Not surprisingly, law firms, consulting firms, and tech companies, which tend to have many high-paying jobs, also tend to rank higher in BrightScope’s rankings than, say, retailers.
But Mike Alfred says there are notable exceptions, where companies have improved their 401(k)s and persuaded employees to participate. For instance, he said Costco and McDonald’s both ranked above average.
Still, Alfred said a bigger surprise was how widely fees range from one company’s plan to the next. He said he’s seen fees average from as little as 0.2 percent per year to as much as 9 percent.
“It is woeful,’’ Alfred said. “There is no way that participants can save’’ much with fees approaching 9 percent.
The announcement comes as many companies are stepping up their contributions to employee retirement plans as the economy improves.

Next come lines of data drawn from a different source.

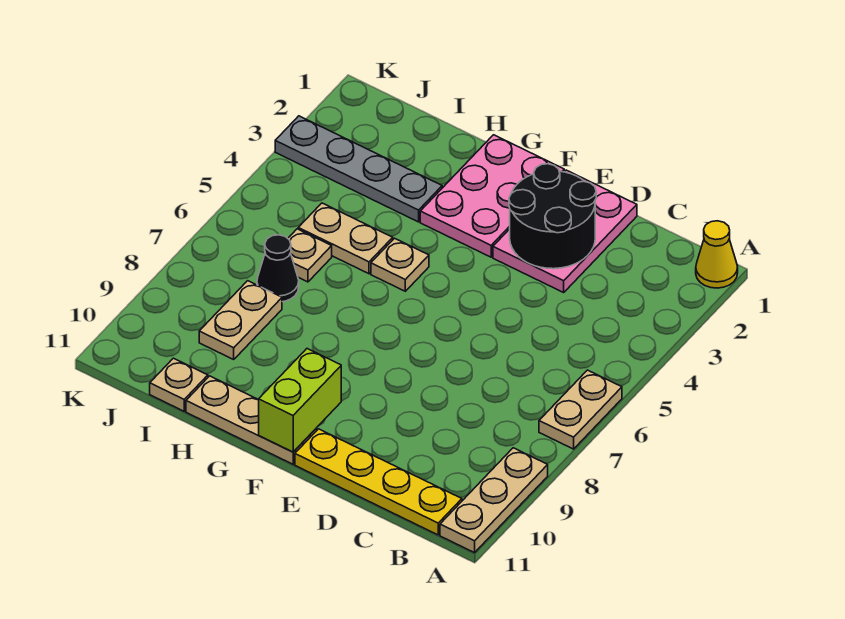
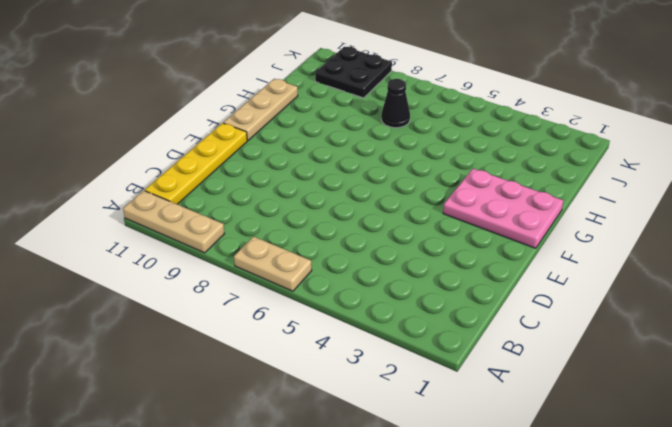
black plate J9:K10 level 1 -> none
none -> yellow cone A1 level 1
none -> pink plate D1:E3 level 1
none -> tan plate G5 level 1

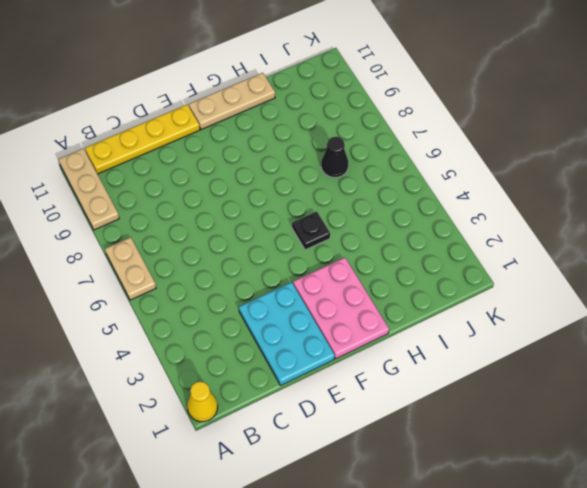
cyan plate D1:E3 level 1 -> pink plate D1:E3 level 1
black plate G5 level 1 -> tan plate G5 level 1
none -> grey plate H3:K3 level 1
none -> tan plate H5:I5 level 1
none -> tan plate I6 level 1

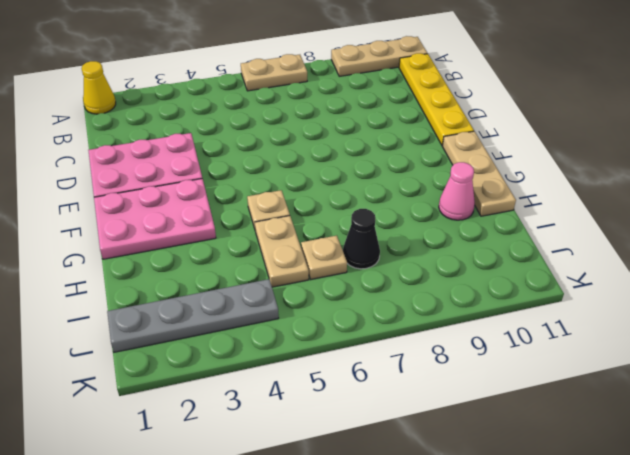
pink cone H10 level 1 -> none
grey plate J1:J4 level 1 -> grey plate H3:K3 level 1
none -> tan plate I8:I9 level 1
none -> tan plate I11 level 1
none -> black round brick D2:E3 level 2

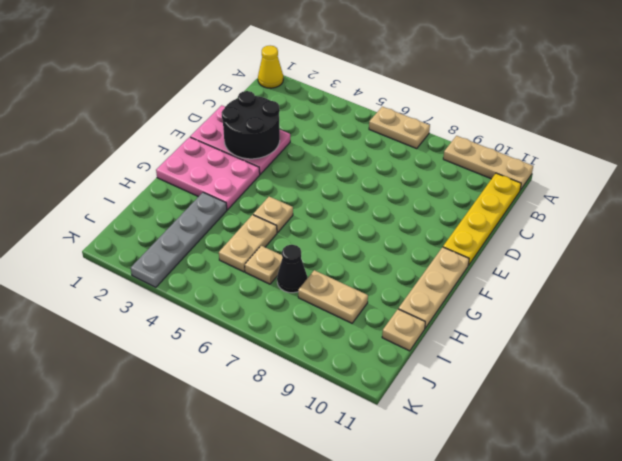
none -> lime brick F10:F11 level 2

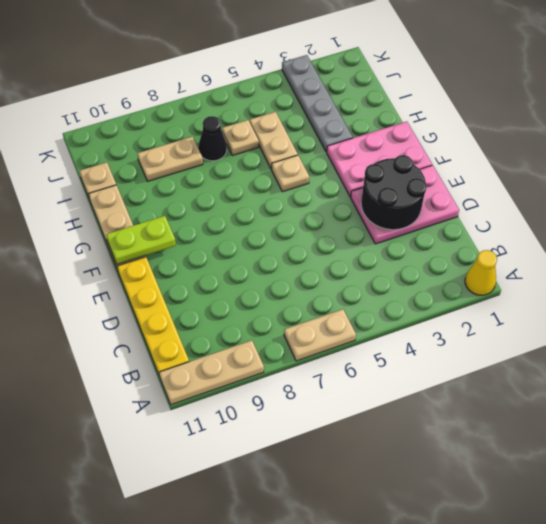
lime plate F10:F11 level 2 -> lime brick F10:F11 level 2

Boston-based Fidelity Investments recently said that nearly half of companies that had suspended their 401(k) match in July 2009 because of the recession have either reinstated the match or planned to do so within the next year. Fidelity also found that many employees who stopped contributing to their retirement accounts between late 2008 and 2009 had resumed contributions by early 2010.
It also comes as Congress is considering additional rules to force investment companies to disclose more information about the fees they charge 401(k) participants. But the Investment Company Institute, an industry association, claims the rules are unnecessary and could actually be counterproductive, because the Department of Labor is already on the verge of issuing its own rules about new disclosures.